Requirement | Extract every line from the records below and copy each one character for character, in its original order.

Transcribed page contents:
►

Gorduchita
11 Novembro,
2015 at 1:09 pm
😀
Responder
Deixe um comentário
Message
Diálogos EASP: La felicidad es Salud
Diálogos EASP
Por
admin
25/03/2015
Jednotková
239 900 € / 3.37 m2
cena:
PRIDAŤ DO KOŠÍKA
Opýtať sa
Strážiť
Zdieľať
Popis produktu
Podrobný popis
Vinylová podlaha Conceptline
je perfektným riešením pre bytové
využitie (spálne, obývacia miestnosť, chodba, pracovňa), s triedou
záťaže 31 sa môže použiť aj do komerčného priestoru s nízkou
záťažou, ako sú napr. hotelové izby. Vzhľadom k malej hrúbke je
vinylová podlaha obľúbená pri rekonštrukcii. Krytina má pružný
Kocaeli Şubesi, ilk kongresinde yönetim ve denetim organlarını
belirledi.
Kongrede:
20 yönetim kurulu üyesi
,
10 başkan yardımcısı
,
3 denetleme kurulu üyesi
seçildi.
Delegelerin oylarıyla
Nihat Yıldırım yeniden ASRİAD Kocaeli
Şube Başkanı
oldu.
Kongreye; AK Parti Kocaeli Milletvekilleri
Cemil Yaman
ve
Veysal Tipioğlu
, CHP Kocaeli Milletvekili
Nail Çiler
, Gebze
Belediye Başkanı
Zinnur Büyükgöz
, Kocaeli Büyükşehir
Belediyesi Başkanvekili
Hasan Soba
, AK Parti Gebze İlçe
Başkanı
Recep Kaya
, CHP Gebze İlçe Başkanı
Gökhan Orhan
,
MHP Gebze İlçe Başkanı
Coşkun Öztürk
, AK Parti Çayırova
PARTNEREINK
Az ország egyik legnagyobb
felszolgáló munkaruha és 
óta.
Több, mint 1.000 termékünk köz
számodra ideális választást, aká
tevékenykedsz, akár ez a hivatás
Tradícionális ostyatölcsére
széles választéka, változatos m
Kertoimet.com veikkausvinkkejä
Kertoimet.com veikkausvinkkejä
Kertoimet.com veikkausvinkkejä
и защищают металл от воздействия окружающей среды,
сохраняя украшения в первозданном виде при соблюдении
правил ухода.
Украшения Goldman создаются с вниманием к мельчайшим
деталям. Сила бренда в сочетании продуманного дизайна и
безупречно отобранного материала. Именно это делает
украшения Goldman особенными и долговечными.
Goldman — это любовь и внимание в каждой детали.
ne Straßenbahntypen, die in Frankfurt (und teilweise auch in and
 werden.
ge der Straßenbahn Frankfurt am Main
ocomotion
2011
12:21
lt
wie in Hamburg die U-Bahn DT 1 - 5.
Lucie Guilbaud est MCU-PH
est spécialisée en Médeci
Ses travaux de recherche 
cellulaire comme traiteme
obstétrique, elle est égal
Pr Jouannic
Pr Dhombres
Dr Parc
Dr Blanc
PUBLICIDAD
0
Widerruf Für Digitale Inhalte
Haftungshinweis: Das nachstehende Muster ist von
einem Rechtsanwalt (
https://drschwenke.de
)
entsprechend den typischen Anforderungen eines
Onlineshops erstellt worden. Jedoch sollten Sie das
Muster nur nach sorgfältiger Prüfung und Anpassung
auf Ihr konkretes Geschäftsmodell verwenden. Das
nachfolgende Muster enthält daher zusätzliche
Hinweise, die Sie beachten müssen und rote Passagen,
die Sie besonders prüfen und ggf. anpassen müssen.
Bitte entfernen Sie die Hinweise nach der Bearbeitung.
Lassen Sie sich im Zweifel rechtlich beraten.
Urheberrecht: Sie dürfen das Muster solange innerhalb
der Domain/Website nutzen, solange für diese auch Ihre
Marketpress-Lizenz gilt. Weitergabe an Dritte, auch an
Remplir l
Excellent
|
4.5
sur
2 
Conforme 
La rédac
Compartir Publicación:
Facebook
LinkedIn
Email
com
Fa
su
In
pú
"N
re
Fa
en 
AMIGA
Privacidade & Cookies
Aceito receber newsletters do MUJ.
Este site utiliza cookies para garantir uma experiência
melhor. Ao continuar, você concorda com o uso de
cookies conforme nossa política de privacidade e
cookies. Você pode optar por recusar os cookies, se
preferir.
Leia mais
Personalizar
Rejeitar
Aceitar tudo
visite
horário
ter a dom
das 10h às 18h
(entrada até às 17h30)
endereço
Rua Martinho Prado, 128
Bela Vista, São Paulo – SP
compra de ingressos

◄

Task solution |
Gorduchita
11 Novembro,
2015 at 1:09 pm
😀
Responder
Deixe um comentário
Message
Diálogos EASP: La felicidad es Salud
Diálogos EASP
Por
admin
25/03/2015
Jednotková
239 900 € / 3.37 m2
cena:
PRIDAŤ DO KOŠÍKA
Opýtať sa
Strážiť
Zdieľať
Popis produktu
Podrobný popis
Vinylová podlaha Conceptline
je perfektným riešením pre bytové
využitie (spálne, obývacia miestnosť, chodba, pracovňa), s triedou
záťaže 31 sa môže použiť aj do komerčného priestoru s nízkou
záťažou, ako sú napr. hotelové izby. Vzhľadom k malej hrúbke je
vinylová podlaha obľúbená pri rekonštrukcii. Krytina má pružný
Kocaeli Şubesi, ilk kongresinde yönetim ve denetim organlarını
belirledi.
Kongrede:
20 yönetim kurulu üyesi
,
10 başkan yardımcısı
,
3 denetleme kurulu üyesi
seçildi.
Delegelerin oylarıyla
Nihat Yıldırım yeniden ASRİAD Kocaeli
Şube Başkanı
oldu.
Kongreye; AK Parti Kocaeli Milletvekilleri
Cemil Yaman
ve
Veysal Tipioğlu
, CHP Kocaeli Milletvekili
Nail Çiler
, Gebze
Belediye Başkanı
Zinnur Büyükgöz
, Kocaeli Büyükşehir
Belediyesi Başkanvekili
Hasan Soba
, AK Parti Gebze İlçe
Başkanı
Recep Kaya
, CHP Gebze İlçe Başkanı
Gökhan Orhan
,
MHP Gebze İlçe Başkanı
Coşkun Öztürk
, AK Parti Çayırova
PARTNEREINK
Az ország egyik legnagyobb
felszolgáló munkaruha és 
óta.
Több, mint 1.000 termékünk köz
számodra ideális választást, aká
tevékenykedsz, akár ez a hivatás
Tradícionális ostyatölcsére
széles választéka, változatos m
Kertoimet.com veikkausvinkkejä
Kertoimet.com veikkausvinkkejä
Kertoimet.com veikkausvinkkejä
и защищают металл от воздействия окружающей среды,
сохраняя украшения в первозданном виде при соблюдении
правил ухода.
Украшения Goldman создаются с вниманием к мельчайшим
деталям. Сила бренда в сочетании продуманного дизайна и
безупречно отобранного материала. Именно это делает
украшения Goldman особенными и долговечными.
Goldman — это любовь и внимание в каждой детали.
ne Straßenbahntypen, die in Frankfurt (und teilweise auch in and
 werden.
ge der Straßenbahn Frankfurt am Main
ocomotion
2011
12:21
lt
wie in Hamburg die U-Bahn DT 1 - 5.
Lucie Guilbaud est MCU-PH
est spécialisée en Médeci
Ses travaux de recherche 
cellulaire comme traiteme
obstétrique, elle est égal
Pr Jouannic
Pr Dhombres
Dr Parc
Dr Blanc
PUBLICIDAD
0
Widerruf Für Digitale Inhalte
Haftungshinweis: Das nachstehende Muster ist von
einem Rechtsanwalt (
https://drschwenke.de
)
entsprechend den typischen Anforderungen eines
Onlineshops erstellt worden. Jedoch sollten Sie das
Muster nur nach sorgfältiger Prüfung und Anpassung
auf Ihr konkretes Geschäftsmodell verwenden. Das
nachfolgende Muster enthält daher zusätzliche
Hinweise, die Sie beachten müssen und rote Passagen,
die Sie besonders prüfen und ggf. anpassen müssen.
Bitte entfernen Sie die Hinweise nach der Bearbeitung.
Lassen Sie sich im Zweifel rechtlich beraten.
Urheberrecht: Sie dürfen das Muster solange innerhalb
der Domain/Website nutzen, solange für diese auch Ihre
Marketpress-Lizenz gilt. Weitergabe an Dritte, auch an
Remplir l
Excellent
|
4.5
sur
2 
Conforme 
La rédac
Compartir Publicación:
Facebook
LinkedIn
Email
com
Fa
su
In
pú
"N
re
Fa
en 
AMIGA
Privacidade & Cookies
Aceito receber newsletters do MUJ.
Este site utiliza cookies para garantir uma experiência
melhor. Ao continuar, você concorda com o uso de
cookies conforme nossa política de privacidade e
cookies. Você pode optar por recusar os cookies, se
preferir.
Leia mais
Personalizar
Rejeitar
Aceitar tudo
visite
horário
ter a dom
das 10h às 18h
(entrada até às 17h30)
endereço
Rua Martinho Prado, 128
Bela Vista, São Paulo – SP
compra de ingressos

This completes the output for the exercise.